Police will join an estimated 200 bikers in a legally sanctioned motorcycle rally through Grand Cayman Sunday.
The “Ride Out Cayman” event will also involve the closure of a road in West Bay to allow for bikes that are not street legal to be involved in a separate “skills session.”
The event is the result of months of talks between police, legislators and representatives of biker organizations, following the chaos that ensued during a similar rally last year.
In the 2017 event, almost 200 riders, some with their faces concealed by masks or bandanas, on quad bikes, dirt bikes and high-powered motorcycles, paraded through the island, popping wheelies and performing other stunts. The riders were seen blitzing through traffic lights, mounting sidewalks and weaving in and out of traffic throughout the day.
Several riders on illegal bikes brazenly charged through a police roadblock during the unsanctioned event last November.
This time police have moved to head off potential trouble in advance, working with organizers of the rally to ensure only legal bikes are on the road.
Brevon Scott, one of the organizers, said the annual event had started as a way for bikers from all corners of the island to get together for a cruise around Cayman. He said it had gone relatively smoothly in the first few years, but he acknowledged there had been issues in recent times, largely with younger riders on unlicensed dirt bikes.
He said most bikers were responsible riders who just wanted to get out and enjoy the island. He said they welcomed police involvement and had actually requested police participation in the past.
The riders will leave from Industrial Park in George Town at midday Sunday, with police motorcycles leading the procession. Only street-legal bikes will be involved and all riders will be required to obey the speed limit and all other traffic laws, according to the Royal Cayman Islands Police Service.
The procession will wind its way through East End and North Side before heading back through George Town and on to West Bay. It will conclude along the extension road between Willie Farrington Drive and the Esterley Tibbetts Highway, which will be closed between midday and 7 p.m. to allow dirt bikers to take part in a “skills session.” Police said the non-street-legal dirt bikes should be brought by trailer to the site.
Bikers involved in the procession will join them later in the day, around 3:30 p.m.
There will be a heavy police presence, including various roadblocks along the route, and police are advising the public to expect delays and stay off the roads if possible.
Commissioner of Police Derek Byrne said police had done their best to accommodate the riders and would clamp down on any who choose not to abide by the rules.
“Those who choose to ride illegally and pose a danger to other road users despite the fact that an authorized event has been organized can expect to face the legal consequences,” he said. “New legislation provides police with increased powers, which we will use to arrest rogue riders and seize bikes. They can either enjoy a fun and legal event with scores of other bikers, or they can break the law, endanger their safety and possibly be hurt or arrested, and lose their bike. The choice is theirs.”
Mr. Scott said the vast majority of riders were very happy to have police involved.
He said, “We have engaged with the police to try to make it more of an organized event.
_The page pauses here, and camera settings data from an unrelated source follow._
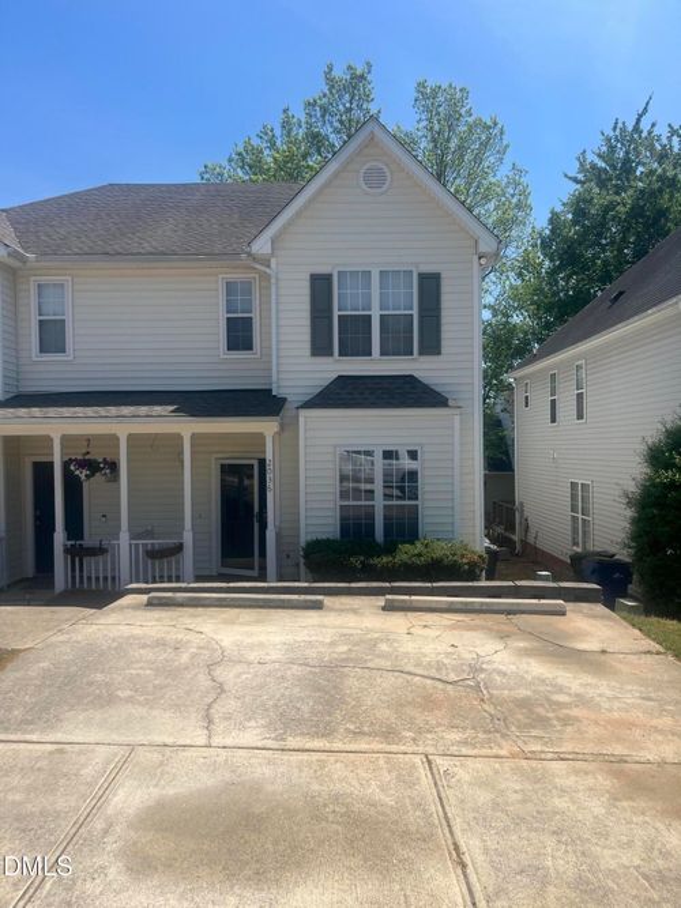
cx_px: 340
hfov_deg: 53.0
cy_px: 454
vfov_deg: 67.3
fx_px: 682
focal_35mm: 26
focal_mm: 5.1
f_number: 1.6
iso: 50
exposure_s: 1/4149
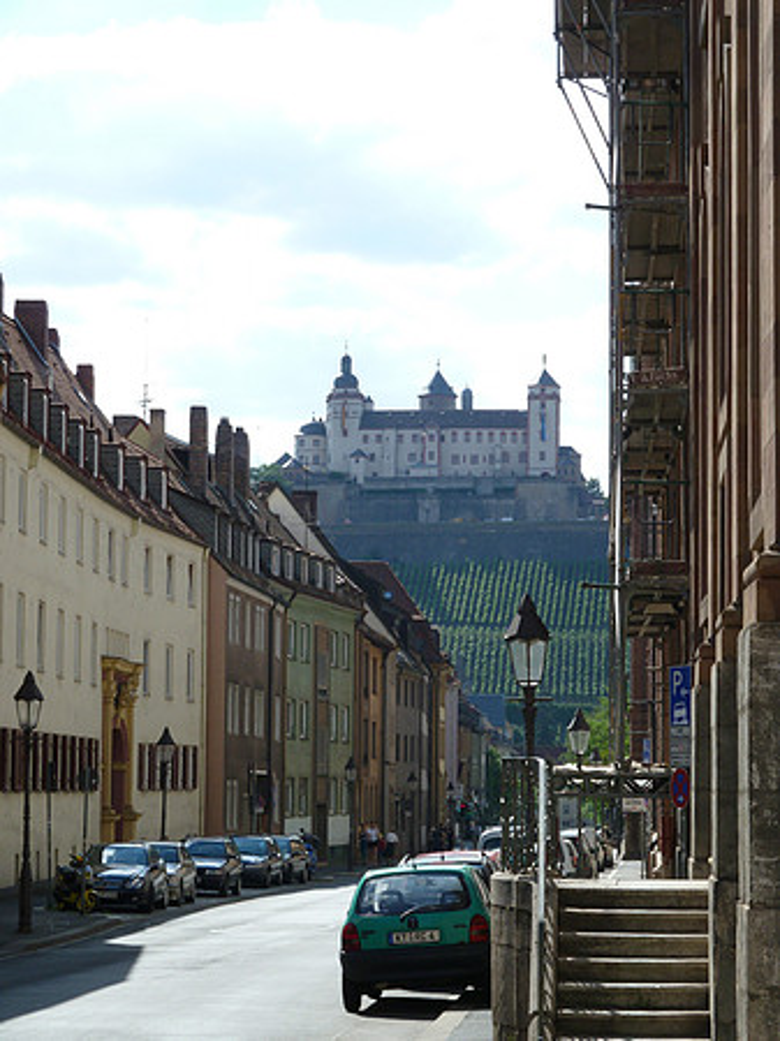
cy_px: 520
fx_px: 3338
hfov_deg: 13.3
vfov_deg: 17.7
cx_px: 390
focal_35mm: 111
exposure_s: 1/250
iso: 80
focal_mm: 18.2
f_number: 5.6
They were willing to close off a road to give the dirt bikers somewhere they can go for that day, and the street legal bikers will have a ride out where the police will be along to escort and control traffic.”
He said the bikers enjoyed riding together in a group. “It is a different feeling to ride with a group of 100 other bikers than it is just riding by yourself.”
He said he hoped the non-street-legal bikes would abide by the rules and stay within the designated area.
“They have closed off a road,” he said. “You can’t ask for any more than that.”